About this task: Every line below from the one containing "Seven patients had" through the one containing "CLINICAL REVIEW" is to be printed exactly, with the pictures omitted.

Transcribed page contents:
◇ ◇ ◇ ◇ ◇ ◇ ◇

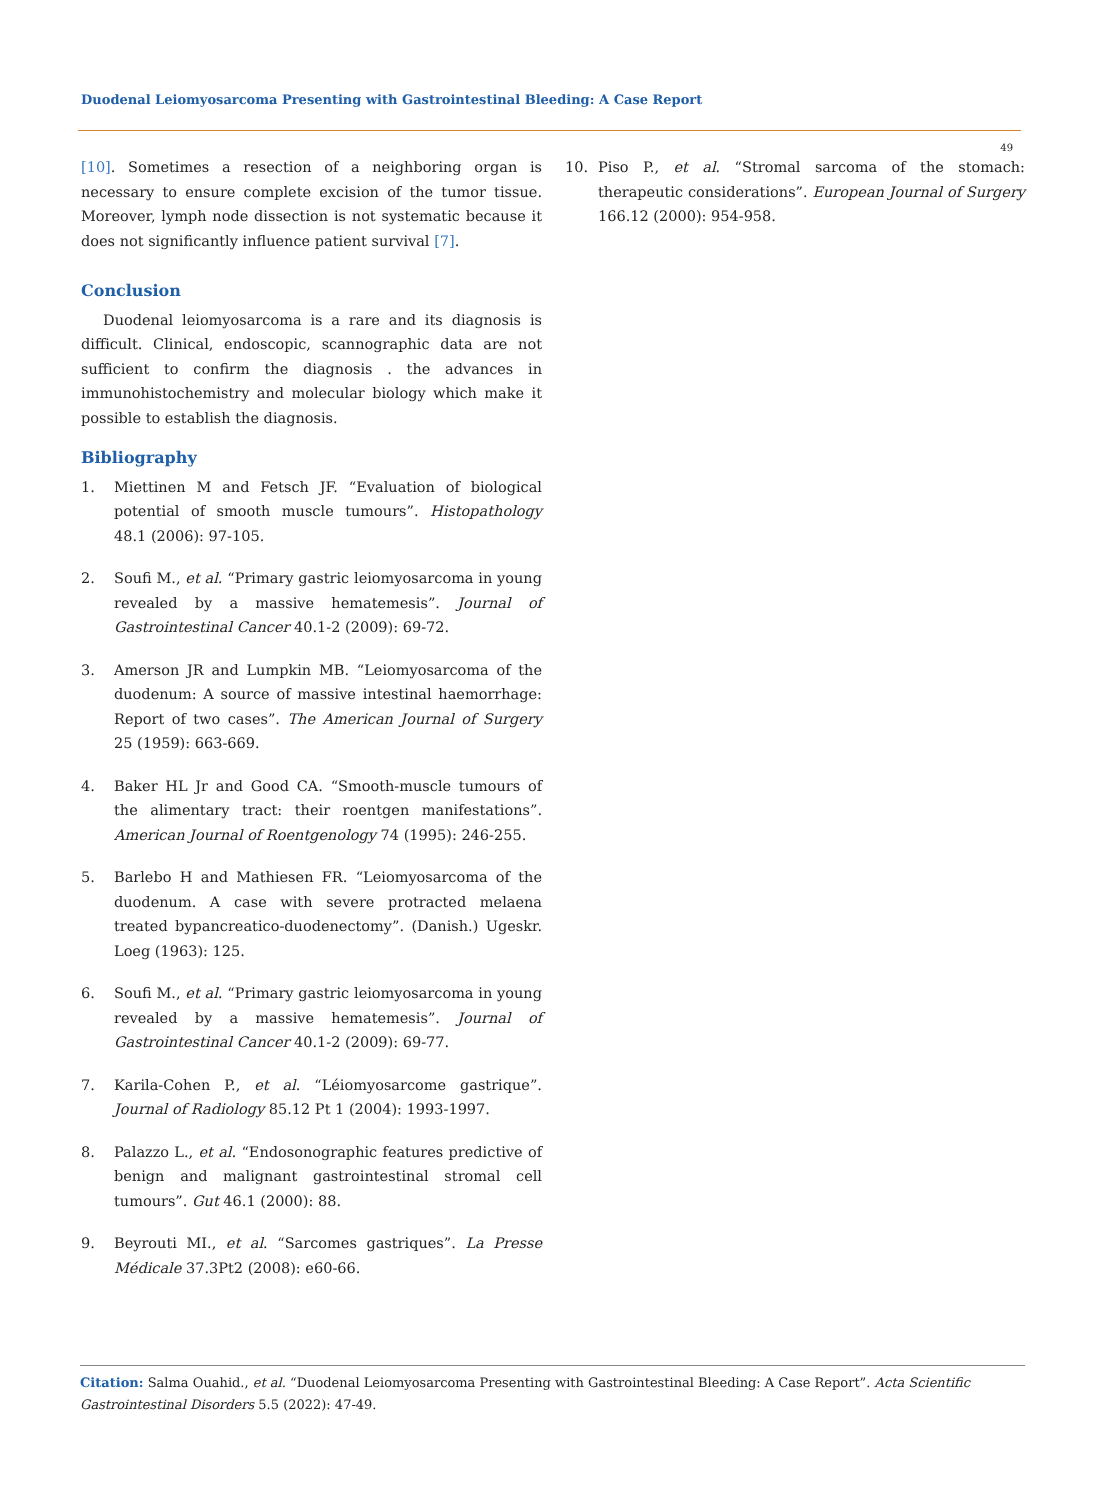Duodenal Leiomyosarcoma Presenting with Gastrointestinal Bleeding: A Case Report
49
[10]. Sometimes a resection of a neighboring organ is necessary to ensure complete excision of the tumor tissue. Moreover, lymph node dissection is not systematic because it does not significantly influence patient survival [7].
Conclusion
Duodenal leiomyosarcoma is a rare and its diagnosis is difficult. Clinical, endoscopic, scannographic data are not sufficient to confirm the diagnosis . the advances in immunohistochemistry and molecular biology which make it possible to establish the diagnosis.
Bibliography
1. Miettinen M and Fetsch JF. “Evaluation of biological potential of smooth muscle tumours”. Histopathology 48.1 (2006): 97-105.
2. Soufi M., et al. “Primary gastric leiomyosarcoma in young revealed by a massive hematemesis”. Journal of Gastrointestinal Cancer 40.1-2 (2009): 69-72.
3. Amerson JR and Lumpkin MB. “Leiomyosarcoma of the duodenum: A source of massive intestinal haemorrhage: Report of two cases”. The American Journal of Surgery 25 (1959): 663-669.
4. Baker HL Jr and Good CA. “Smooth-muscle tumours of the alimentary tract: their roentgen manifestations”. American Journal of Roentgenology 74 (1995): 246-255.
5. Barlebo H and Mathiesen FR. “Leiomyosarcoma of the duodenum. A case with severe protracted melaena treated bypancreatico-duodenectomy”. (Danish.) Ugeskr. Loeg (1963): 125.
6. Soufi M., et al. “Primary gastric leiomyosarcoma in young revealed by a massive hematemesis”. Journal of Gastrointestinal Cancer 40.1-2 (2009): 69-77.
7. Karila-Cohen P., et al. “Léiomyosarcome gastrique”. Journal of Radiology 85.12 Pt 1 (2004): 1993-1997.
8. Palazzo L., et al. “Endosonographic features predictive of benign and malignant gastrointestinal stromal cell tumours”. Gut 46.1 (2000): 88.
9. Beyrouti MI., et al. “Sarcomes gastriques”. La Presse Médicale 37.3Pt2 (2008): e60-66.
10. Piso P., et al. “Stromal sarcoma of the stomach: therapeutic considerations”. European Journal of Surgery 166.12 (2000): 954-958.
Citation: Salma Ouahid., et al. “Duodenal Leiomyosarcoma Presenting with Gastrointestinal Bleeding: A Case Report”. Acta Scientific Gastrointestinal Disorders 5.5 (2022): 47-49.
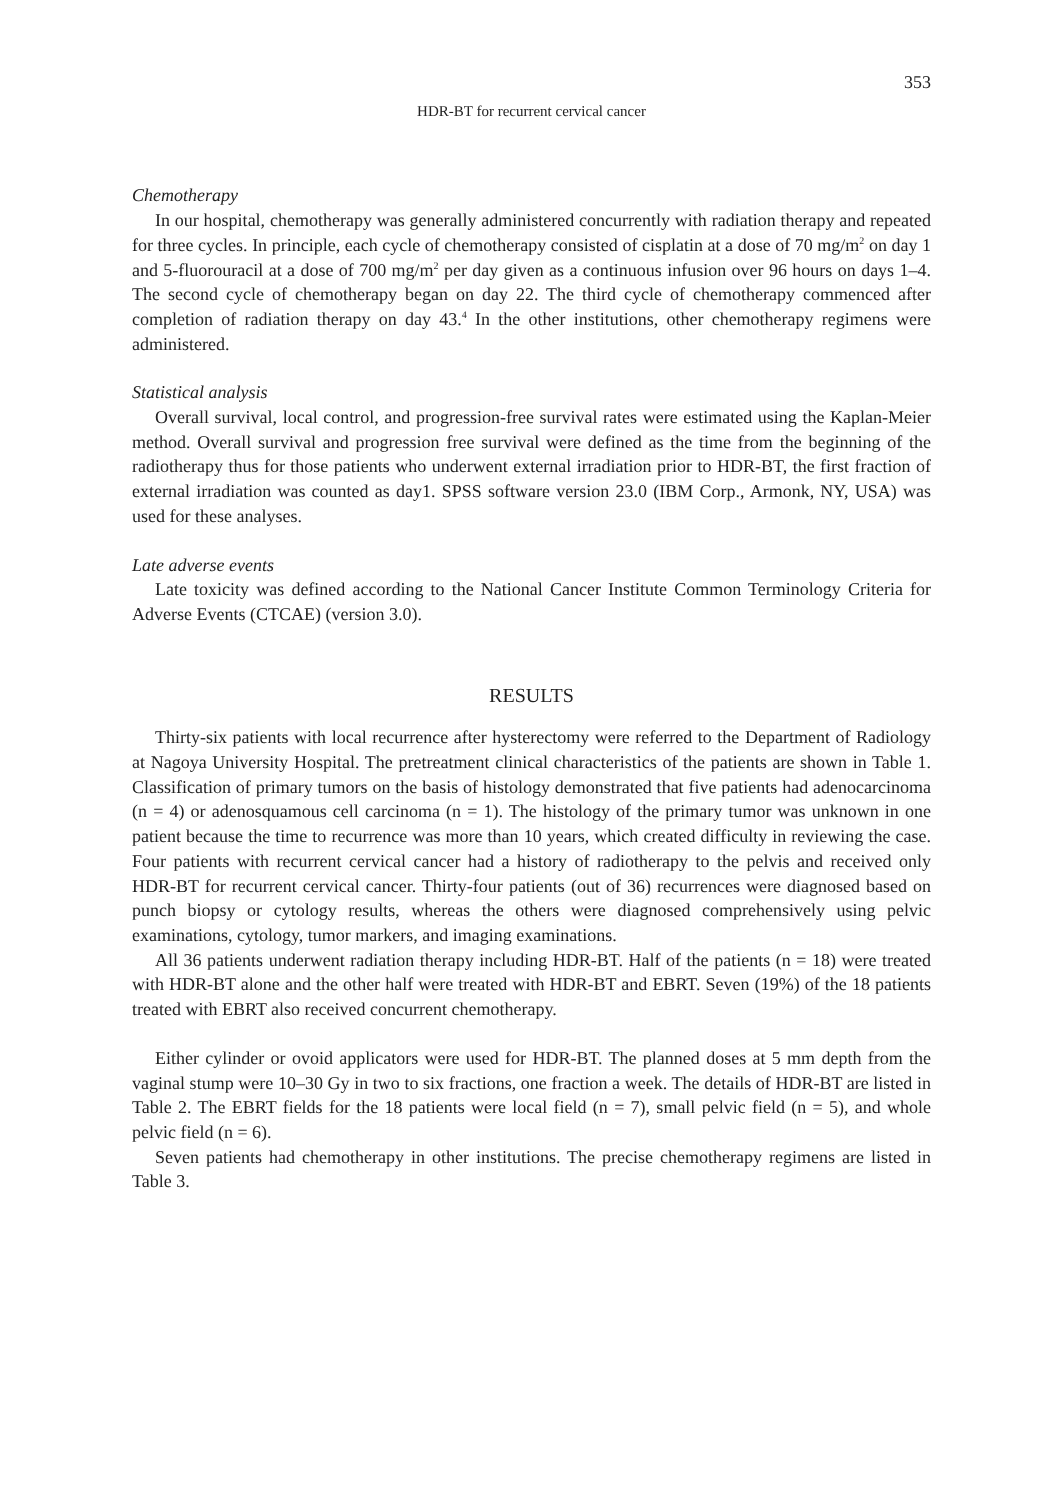353
HDR-BT for recurrent cervical cancer
Chemotherapy
In our hospital, chemotherapy was generally administered concurrently with radiation therapy and repeated for three cycles. In principle, each cycle of chemotherapy consisted of cisplatin at a dose of 70 mg/m<sup>2</sup> on day 1 and 5-fluorouracil at a dose of 700 mg/m<sup>2</sup> per day given as a continuous infusion over 96 hours on days 1–4. The second cycle of chemotherapy began on day 22. The third cycle of chemotherapy commenced after completion of radiation therapy on day 43.<sup>4</sup> In the other institutions, other chemotherapy regimens were administered.
Statistical analysis
Overall survival, local control, and progression-free survival rates were estimated using the Kaplan-Meier method. Overall survival and progression free survival were defined as the time from the beginning of the radiotherapy thus for those patients who underwent external irradiation prior to HDR-BT, the first fraction of external irradiation was counted as day1. SPSS software version 23.0 (IBM Corp., Armonk, NY, USA) was used for these analyses.
Late adverse events
Late toxicity was defined according to the National Cancer Institute Common Terminology Criteria for Adverse Events (CTCAE) (version 3.0).
RESULTS
Thirty-six patients with local recurrence after hysterectomy were referred to the Department of Radiology at Nagoya University Hospital. The pretreatment clinical characteristics of the patients are shown in Table 1. Classification of primary tumors on the basis of histology demonstrated that five patients had adenocarcinoma (n = 4) or adenosquamous cell carcinoma (n = 1). The histology of the primary tumor was unknown in one patient because the time to recurrence was more than 10 years, which created difficulty in reviewing the case. Four patients with recurrent cervical cancer had a history of radiotherapy to the pelvis and received only HDR-BT for recurrent cervical cancer. Thirty-four patients (out of 36) recurrences were diagnosed based on punch biopsy or cytology results, whereas the others were diagnosed comprehensively using pelvic examinations, cytology, tumor markers, and imaging examinations.
All 36 patients underwent radiation therapy including HDR-BT. Half of the patients (n = 18) were treated with HDR-BT alone and the other half were treated with HDR-BT and EBRT. Seven (19%) of the 18 patients treated with EBRT also received concurrent chemotherapy.
Either cylinder or ovoid applicators were used for HDR-BT. The planned doses at 5 mm depth from the vaginal stump were 10–30 Gy in two to six fractions, one fraction a week. The details of HDR-BT are listed in Table 2. The EBRT fields for the 18 patients were local field (n = 7), small pelvic field (n = 5), and whole pelvic field (n = 6).
Seven patients had chemotherapy in other institutions. The precise chemotherapy regimens are listed in Table 3.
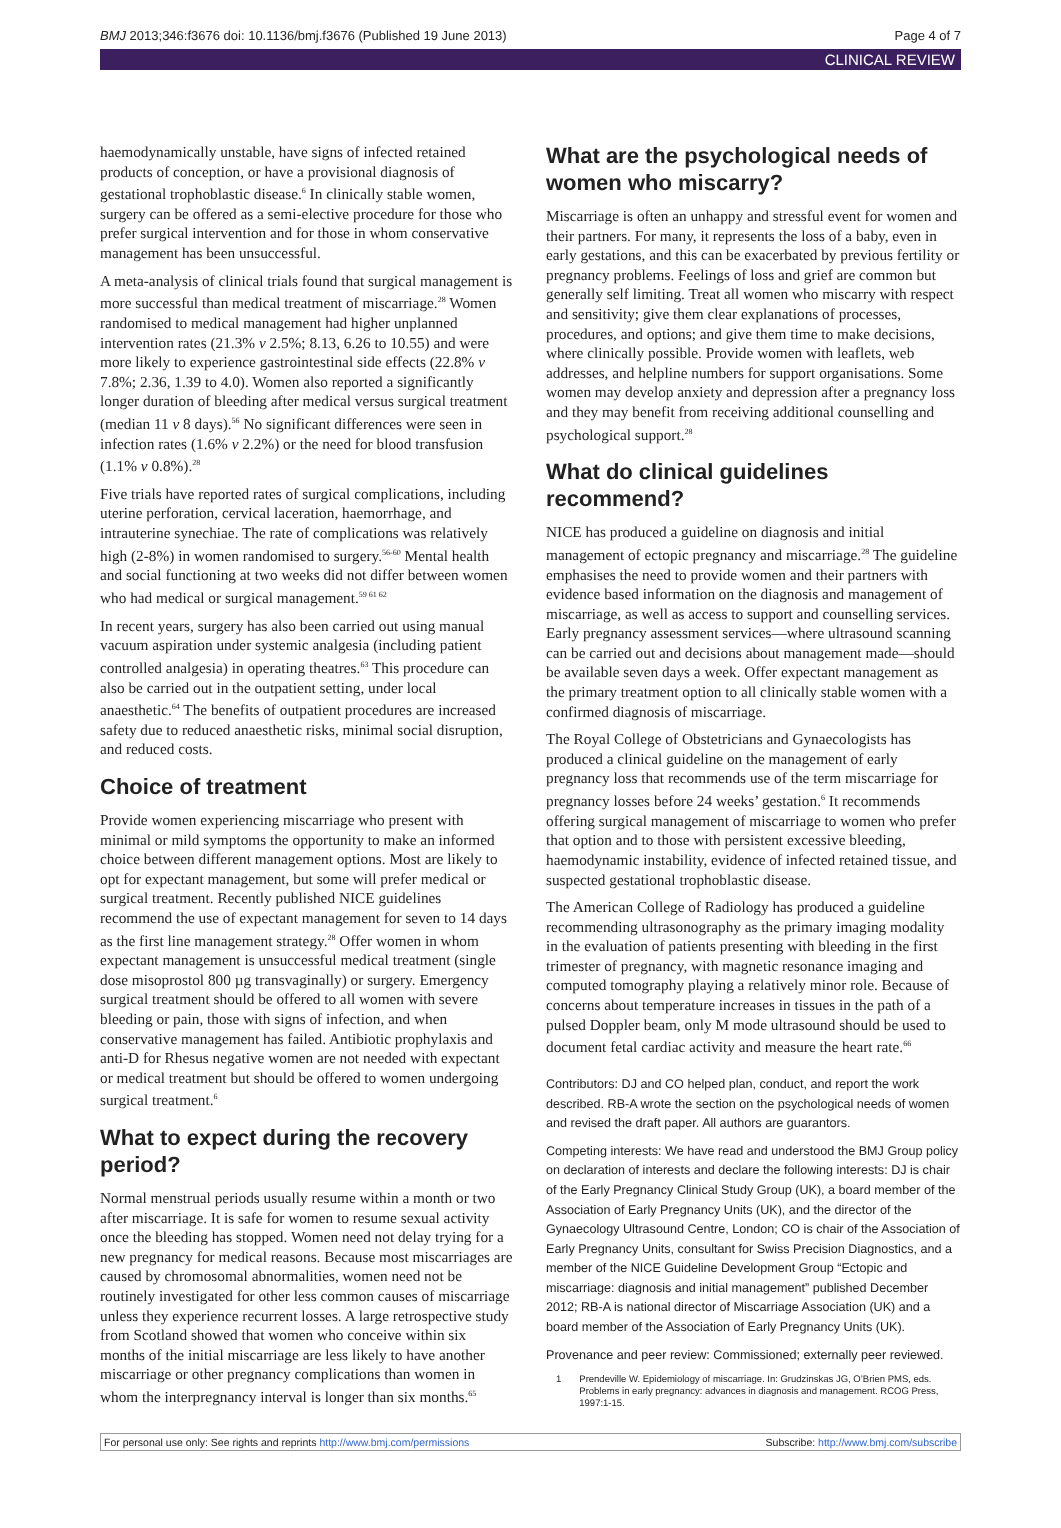BMJ 2013;346:f3676 doi: 10.1136/bmj.f3676 (Published 19 June 2013) Page 4 of 7
CLINICAL REVIEW
haemodynamically unstable, have signs of infected retained products of conception, or have a provisional diagnosis of gestational trophoblastic disease.<sup>6</sup> In clinically stable women, surgery can be offered as a semi-elective procedure for those who prefer surgical intervention and for those in whom conservative management has been unsuccessful.
A meta-analysis of clinical trials found that surgical management is more successful than medical treatment of miscarriage.<sup>28</sup> Women randomised to medical management had higher unplanned intervention rates (21.3% v 2.5%; 8.13, 6.26 to 10.55) and were more likely to experience gastrointestinal side effects (22.8% v 7.8%; 2.36, 1.39 to 4.0). Women also reported a significantly longer duration of bleeding after medical versus surgical treatment (median 11 v 8 days).<sup>56</sup> No significant differences were seen in infection rates (1.6% v 2.2%) or the need for blood transfusion (1.1% v 0.8%).<sup>28</sup>
Five trials have reported rates of surgical complications, including uterine perforation, cervical laceration, haemorrhage, and intrauterine synechiae. The rate of complications was relatively high (2-8%) in women randomised to surgery.<sup>56-60</sup> Mental health and social functioning at two weeks did not differ between women who had medical or surgical management.<sup>59 61 62</sup>
In recent years, surgery has also been carried out using manual vacuum aspiration under systemic analgesia (including patient controlled analgesia) in operating theatres.<sup>63</sup> This procedure can also be carried out in the outpatient setting, under local anaesthetic.<sup>64</sup> The benefits of outpatient procedures are increased safety due to reduced anaesthetic risks, minimal social disruption, and reduced costs.
Choice of treatment
Provide women experiencing miscarriage who present with minimal or mild symptoms the opportunity to make an informed choice between different management options. Most are likely to opt for expectant management, but some will prefer medical or surgical treatment. Recently published NICE guidelines recommend the use of expectant management for seven to 14 days as the first line management strategy.<sup>28</sup> Offer women in whom expectant management is unsuccessful medical treatment (single dose misoprostol 800 µg transvaginally) or surgery. Emergency surgical treatment should be offered to all women with severe bleeding or pain, those with signs of infection, and when conservative management has failed. Antibiotic prophylaxis and anti-D for Rhesus negative women are not needed with expectant or medical treatment but should be offered to women undergoing surgical treatment.<sup>6</sup>
What to expect during the recovery period?
Normal menstrual periods usually resume within a month or two after miscarriage. It is safe for women to resume sexual activity once the bleeding has stopped. Women need not delay trying for a new pregnancy for medical reasons. Because most miscarriages are caused by chromosomal abnormalities, women need not be routinely investigated for other less common causes of miscarriage unless they experience recurrent losses. A large retrospective study from Scotland showed that women who conceive within six months of the initial miscarriage are less likely to have another miscarriage or other pregnancy complications than women in whom the interpregnancy interval is longer than six months.<sup>65</sup>
What are the psychological needs of women who miscarry?
Miscarriage is often an unhappy and stressful event for women and their partners. For many, it represents the loss of a baby, even in early gestations, and this can be exacerbated by previous fertility or pregnancy problems. Feelings of loss and grief are common but generally self limiting. Treat all women who miscarry with respect and sensitivity; give them clear explanations of processes, procedures, and options; and give them time to make decisions, where clinically possible. Provide women with leaflets, web addresses, and helpline numbers for support organisations. Some women may develop anxiety and depression after a pregnancy loss and they may benefit from receiving additional counselling and psychological support.<sup>28</sup>
What do clinical guidelines recommend?
NICE has produced a guideline on diagnosis and initial management of ectopic pregnancy and miscarriage.<sup>28</sup> The guideline emphasises the need to provide women and their partners with evidence based information on the diagnosis and management of miscarriage, as well as access to support and counselling services. Early pregnancy assessment services—where ultrasound scanning can be carried out and decisions about management made—should be available seven days a week. Offer expectant management as the primary treatment option to all clinically stable women with a confirmed diagnosis of miscarriage.
The Royal College of Obstetricians and Gynaecologists has produced a clinical guideline on the management of early pregnancy loss that recommends use of the term miscarriage for pregnancy losses before 24 weeks’ gestation.<sup>6</sup> It recommends offering surgical management of miscarriage to women who prefer that option and to those with persistent excessive bleeding, haemodynamic instability, evidence of infected retained tissue, and suspected gestational trophoblastic disease.
The American College of Radiology has produced a guideline recommending ultrasonography as the primary imaging modality in the evaluation of patients presenting with bleeding in the first trimester of pregnancy, with magnetic resonance imaging and computed tomography playing a relatively minor role. Because of concerns about temperature increases in tissues in the path of a pulsed Doppler beam, only M mode ultrasound should be used to document fetal cardiac activity and measure the heart rate.<sup>66</sup>
Contributors: DJ and CO helped plan, conduct, and report the work described. RB-A wrote the section on the psychological needs of women and revised the draft paper. All authors are guarantors.
Competing interests: We have read and understood the BMJ Group policy on declaration of interests and declare the following interests: DJ is chair of the Early Pregnancy Clinical Study Group (UK), a board member of the Association of Early Pregnancy Units (UK), and the director of the Gynaecology Ultrasound Centre, London; CO is chair of the Association of Early Pregnancy Units, consultant for Swiss Precision Diagnostics, and a member of the NICE Guideline Development Group “Ectopic and miscarriage: diagnosis and initial management” published December 2012; RB-A is national director of Miscarriage Association (UK) and a board member of the Association of Early Pregnancy Units (UK).
Provenance and peer review: Commissioned; externally peer reviewed.
1 Prendeville W. Epidemiology of miscarriage. In: Grudzinskas JG, O’Brien PMS, eds. Problems in early pregnancy: advances in diagnosis and management. RCOG Press, 1997:1-15.
For personal use only: See rights and reprints http://www.bmj.com/permissions Subscribe: http://www.bmj.com/subscribe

◇ ◇ ◇ ◇ ◇ ◇ ◇

Result for this exercise:
Seven patients had chemotherapy in other institutions. The precise chemotherapy regimens are listed in Table 3.
BMJ 2013;346:f3676 doi: 10.1136/bmj.f3676 (Published 19 June 2013) Page 4 of 7
CLINICAL REVIEW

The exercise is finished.